◆ Dataset excerpts
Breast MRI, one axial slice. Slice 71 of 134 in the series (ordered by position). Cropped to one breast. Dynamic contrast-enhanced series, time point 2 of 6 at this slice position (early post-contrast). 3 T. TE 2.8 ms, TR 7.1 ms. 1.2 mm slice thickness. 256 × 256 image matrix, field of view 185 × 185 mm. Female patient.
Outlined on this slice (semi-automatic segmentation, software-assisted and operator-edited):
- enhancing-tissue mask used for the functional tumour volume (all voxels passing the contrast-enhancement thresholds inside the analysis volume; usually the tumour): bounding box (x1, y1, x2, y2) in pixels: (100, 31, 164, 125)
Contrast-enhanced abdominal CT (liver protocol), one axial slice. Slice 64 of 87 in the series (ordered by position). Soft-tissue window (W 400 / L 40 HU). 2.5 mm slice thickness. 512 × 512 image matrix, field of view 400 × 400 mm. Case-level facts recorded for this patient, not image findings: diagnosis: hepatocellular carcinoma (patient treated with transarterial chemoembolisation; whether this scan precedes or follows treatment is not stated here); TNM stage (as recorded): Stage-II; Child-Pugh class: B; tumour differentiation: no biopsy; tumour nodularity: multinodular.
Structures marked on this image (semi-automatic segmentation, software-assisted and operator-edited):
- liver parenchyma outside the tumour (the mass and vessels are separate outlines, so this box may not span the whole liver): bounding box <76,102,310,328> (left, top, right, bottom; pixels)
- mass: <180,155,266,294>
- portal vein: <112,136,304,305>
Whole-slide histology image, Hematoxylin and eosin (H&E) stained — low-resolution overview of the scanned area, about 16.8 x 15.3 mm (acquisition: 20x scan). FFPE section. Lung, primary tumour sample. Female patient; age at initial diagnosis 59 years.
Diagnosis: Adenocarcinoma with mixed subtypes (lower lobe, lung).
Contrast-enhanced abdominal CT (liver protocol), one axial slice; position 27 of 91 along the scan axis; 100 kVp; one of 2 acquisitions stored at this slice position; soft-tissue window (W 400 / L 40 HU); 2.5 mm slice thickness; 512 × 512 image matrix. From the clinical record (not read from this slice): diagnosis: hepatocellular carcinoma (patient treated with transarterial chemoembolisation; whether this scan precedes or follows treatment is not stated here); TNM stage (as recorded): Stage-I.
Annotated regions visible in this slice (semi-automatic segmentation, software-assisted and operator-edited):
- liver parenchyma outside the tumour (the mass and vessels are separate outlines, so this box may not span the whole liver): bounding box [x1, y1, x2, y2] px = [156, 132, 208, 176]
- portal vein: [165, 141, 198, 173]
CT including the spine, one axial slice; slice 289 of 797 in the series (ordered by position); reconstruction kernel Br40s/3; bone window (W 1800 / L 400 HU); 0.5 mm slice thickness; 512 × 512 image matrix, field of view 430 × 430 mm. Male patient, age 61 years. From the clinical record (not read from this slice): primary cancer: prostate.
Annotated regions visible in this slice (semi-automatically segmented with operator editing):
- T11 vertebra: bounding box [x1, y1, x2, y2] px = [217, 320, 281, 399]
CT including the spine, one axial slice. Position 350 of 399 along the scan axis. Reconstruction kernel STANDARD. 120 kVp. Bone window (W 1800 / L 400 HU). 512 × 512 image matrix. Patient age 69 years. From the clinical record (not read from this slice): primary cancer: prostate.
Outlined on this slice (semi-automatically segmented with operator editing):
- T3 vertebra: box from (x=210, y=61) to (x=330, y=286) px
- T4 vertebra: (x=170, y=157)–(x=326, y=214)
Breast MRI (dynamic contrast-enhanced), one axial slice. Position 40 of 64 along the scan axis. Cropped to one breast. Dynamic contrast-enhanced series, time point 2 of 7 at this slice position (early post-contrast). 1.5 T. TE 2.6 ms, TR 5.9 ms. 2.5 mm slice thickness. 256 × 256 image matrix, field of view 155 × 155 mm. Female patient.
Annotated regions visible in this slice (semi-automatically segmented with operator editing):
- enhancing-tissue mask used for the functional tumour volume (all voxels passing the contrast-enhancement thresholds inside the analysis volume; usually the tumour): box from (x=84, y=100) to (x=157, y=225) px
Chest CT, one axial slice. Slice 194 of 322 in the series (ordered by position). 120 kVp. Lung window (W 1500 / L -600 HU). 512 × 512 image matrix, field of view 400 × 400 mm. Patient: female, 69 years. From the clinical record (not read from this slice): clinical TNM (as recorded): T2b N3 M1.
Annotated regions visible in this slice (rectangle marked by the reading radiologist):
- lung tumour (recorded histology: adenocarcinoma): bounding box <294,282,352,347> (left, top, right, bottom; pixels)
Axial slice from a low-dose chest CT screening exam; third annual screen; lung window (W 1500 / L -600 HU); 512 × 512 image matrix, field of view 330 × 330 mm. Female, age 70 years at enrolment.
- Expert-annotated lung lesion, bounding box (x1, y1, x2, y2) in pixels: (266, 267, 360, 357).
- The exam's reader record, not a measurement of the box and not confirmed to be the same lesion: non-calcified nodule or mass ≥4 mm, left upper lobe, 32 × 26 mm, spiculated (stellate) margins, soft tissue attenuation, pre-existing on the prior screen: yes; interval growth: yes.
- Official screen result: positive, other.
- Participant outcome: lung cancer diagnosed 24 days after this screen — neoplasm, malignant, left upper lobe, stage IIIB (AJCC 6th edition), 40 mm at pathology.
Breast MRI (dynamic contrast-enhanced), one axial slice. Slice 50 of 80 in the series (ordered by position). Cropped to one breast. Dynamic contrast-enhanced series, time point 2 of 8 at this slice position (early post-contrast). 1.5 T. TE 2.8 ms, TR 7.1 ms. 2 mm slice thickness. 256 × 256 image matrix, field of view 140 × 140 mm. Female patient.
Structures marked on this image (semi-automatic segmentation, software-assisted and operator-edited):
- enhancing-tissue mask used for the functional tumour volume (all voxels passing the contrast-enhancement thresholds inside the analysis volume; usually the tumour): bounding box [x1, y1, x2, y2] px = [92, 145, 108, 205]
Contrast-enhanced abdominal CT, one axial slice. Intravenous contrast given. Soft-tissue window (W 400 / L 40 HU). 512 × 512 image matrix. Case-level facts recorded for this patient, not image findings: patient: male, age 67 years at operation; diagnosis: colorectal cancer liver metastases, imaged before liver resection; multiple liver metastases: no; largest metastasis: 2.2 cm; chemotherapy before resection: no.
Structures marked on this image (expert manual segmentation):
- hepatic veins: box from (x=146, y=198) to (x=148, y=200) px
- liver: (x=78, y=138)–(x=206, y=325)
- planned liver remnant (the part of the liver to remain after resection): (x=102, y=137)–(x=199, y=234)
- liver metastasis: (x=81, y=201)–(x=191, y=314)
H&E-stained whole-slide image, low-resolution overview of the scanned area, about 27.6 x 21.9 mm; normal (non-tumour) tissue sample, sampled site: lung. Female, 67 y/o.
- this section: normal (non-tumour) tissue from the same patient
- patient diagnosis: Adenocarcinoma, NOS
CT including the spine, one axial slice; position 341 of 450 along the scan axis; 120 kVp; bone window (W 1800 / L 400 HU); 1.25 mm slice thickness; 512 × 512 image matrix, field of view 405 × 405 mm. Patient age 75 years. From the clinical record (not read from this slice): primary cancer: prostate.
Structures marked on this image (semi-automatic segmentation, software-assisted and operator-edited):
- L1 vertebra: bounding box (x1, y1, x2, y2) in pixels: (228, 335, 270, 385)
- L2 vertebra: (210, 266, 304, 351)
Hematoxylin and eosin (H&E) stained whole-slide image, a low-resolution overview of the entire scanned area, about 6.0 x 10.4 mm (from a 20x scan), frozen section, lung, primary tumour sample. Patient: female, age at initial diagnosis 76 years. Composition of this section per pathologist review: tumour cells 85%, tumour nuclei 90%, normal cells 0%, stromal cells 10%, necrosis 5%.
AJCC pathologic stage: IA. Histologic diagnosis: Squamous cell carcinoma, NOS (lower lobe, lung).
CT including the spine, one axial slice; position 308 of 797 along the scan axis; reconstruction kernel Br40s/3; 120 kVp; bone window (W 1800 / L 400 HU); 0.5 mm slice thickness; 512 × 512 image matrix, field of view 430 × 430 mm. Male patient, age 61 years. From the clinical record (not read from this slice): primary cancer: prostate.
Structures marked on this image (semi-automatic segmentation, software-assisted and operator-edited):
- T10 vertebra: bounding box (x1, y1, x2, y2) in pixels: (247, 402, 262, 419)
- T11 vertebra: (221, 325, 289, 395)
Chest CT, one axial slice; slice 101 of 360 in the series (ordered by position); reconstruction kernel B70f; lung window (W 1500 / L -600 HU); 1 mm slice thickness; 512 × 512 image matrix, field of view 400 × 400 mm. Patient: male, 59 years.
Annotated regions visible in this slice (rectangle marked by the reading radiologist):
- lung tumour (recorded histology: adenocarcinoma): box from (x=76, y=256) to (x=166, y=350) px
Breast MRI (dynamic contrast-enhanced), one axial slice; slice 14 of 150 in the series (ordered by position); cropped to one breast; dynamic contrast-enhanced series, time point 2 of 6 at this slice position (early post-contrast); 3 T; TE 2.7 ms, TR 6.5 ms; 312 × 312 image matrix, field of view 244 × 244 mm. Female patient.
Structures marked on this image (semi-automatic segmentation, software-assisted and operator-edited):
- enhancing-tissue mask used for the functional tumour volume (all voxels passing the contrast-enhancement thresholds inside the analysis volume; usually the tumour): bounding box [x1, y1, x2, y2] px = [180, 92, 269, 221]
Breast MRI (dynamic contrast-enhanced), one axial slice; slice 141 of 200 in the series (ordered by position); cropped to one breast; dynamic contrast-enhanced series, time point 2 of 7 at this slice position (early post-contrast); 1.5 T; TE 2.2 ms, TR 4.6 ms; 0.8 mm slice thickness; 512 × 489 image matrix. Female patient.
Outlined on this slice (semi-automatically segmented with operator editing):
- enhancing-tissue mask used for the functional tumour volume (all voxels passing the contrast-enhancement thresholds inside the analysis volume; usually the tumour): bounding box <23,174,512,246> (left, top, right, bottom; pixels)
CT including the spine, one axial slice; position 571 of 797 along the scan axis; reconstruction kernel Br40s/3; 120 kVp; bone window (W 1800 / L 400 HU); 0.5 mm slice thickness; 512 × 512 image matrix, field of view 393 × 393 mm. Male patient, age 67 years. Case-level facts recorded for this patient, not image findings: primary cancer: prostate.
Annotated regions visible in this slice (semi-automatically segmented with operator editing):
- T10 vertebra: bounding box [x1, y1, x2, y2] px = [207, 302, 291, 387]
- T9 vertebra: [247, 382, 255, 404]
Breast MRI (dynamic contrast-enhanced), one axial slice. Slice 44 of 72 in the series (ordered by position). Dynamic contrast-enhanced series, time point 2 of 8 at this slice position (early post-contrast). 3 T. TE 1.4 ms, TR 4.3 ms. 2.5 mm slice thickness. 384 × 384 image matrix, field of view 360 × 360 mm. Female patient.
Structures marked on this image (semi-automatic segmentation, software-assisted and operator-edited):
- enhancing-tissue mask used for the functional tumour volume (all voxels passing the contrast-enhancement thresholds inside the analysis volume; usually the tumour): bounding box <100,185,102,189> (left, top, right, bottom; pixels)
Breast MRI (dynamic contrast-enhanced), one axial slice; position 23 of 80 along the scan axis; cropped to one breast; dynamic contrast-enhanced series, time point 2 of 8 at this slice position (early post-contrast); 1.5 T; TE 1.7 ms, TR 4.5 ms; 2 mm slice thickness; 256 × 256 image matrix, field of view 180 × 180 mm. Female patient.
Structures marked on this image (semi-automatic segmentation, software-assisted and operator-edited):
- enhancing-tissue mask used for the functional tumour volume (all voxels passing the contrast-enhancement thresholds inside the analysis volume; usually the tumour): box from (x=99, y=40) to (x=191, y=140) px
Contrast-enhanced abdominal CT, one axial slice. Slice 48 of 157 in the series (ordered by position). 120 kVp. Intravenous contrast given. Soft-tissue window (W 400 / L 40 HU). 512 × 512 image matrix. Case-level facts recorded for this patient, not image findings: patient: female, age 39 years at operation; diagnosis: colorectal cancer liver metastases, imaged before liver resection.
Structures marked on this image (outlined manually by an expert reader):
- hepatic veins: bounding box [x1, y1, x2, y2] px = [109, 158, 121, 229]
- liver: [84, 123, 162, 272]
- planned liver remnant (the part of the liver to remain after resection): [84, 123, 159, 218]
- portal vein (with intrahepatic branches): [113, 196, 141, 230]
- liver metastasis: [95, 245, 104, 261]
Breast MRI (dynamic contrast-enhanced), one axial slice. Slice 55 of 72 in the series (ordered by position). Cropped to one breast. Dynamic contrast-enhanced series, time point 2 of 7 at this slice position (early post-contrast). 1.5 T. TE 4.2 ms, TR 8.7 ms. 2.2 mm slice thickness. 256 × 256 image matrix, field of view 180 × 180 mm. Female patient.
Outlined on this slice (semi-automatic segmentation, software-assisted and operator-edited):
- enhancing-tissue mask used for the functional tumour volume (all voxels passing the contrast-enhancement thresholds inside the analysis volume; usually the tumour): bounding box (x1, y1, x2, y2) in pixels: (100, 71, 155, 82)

◆ Task
After locating the line with "Contrast-enhanced abdominal CT, one axial slice. Slice", output that line and every later one exactly, through the end of the entries above.

◆ Your response
Contrast-enhanced abdominal CT, one axial slice. Slice 48 of 157 in the series (ordered by position). 120 kVp. Intravenous contrast given. Soft-tissue window (W 400 / L 40 HU). 512 × 512 image matrix. Case-level facts recorded for this patient, not image findings: patient: female, age 39 years at operation; diagnosis: colorectal cancer liver metastases, imaged before liver resection.
Structures marked on this image (outlined manually by an expert reader):
- hepatic veins: bounding box [x1, y1, x2, y2] px = [109, 158, 121, 229]
- liver: [84, 123, 162, 272]
- planned liver remnant (the part of the liver to remain after resection): [84, 123, 159, 218]
- portal vein (with intrahepatic branches): [113, 196, 141, 230]
- liver metastasis: [95, 245, 104, 261]
Breast MRI (dynamic contrast-enhanced), one axial slice. Slice 55 of 72 in the series (ordered by position). Cropped to one breast. Dynamic contrast-enhanced series, time point 2 of 7 at this slice position (early post-contrast). 1.5 T. TE 4.2 ms, TR 8.7 ms. 2.2 mm slice thickness. 256 × 256 image matrix, field of view 180 × 180 mm. Female patient.
Outlined on this slice (semi-automatic segmentation, software-assisted and operator-edited):
- enhancing-tissue mask used for the functional tumour volume (all voxels passing the contrast-enhancement thresholds inside the analysis volume; usually the tumour): bounding box (x1, y1, x2, y2) in pixels: (100, 71, 155, 82)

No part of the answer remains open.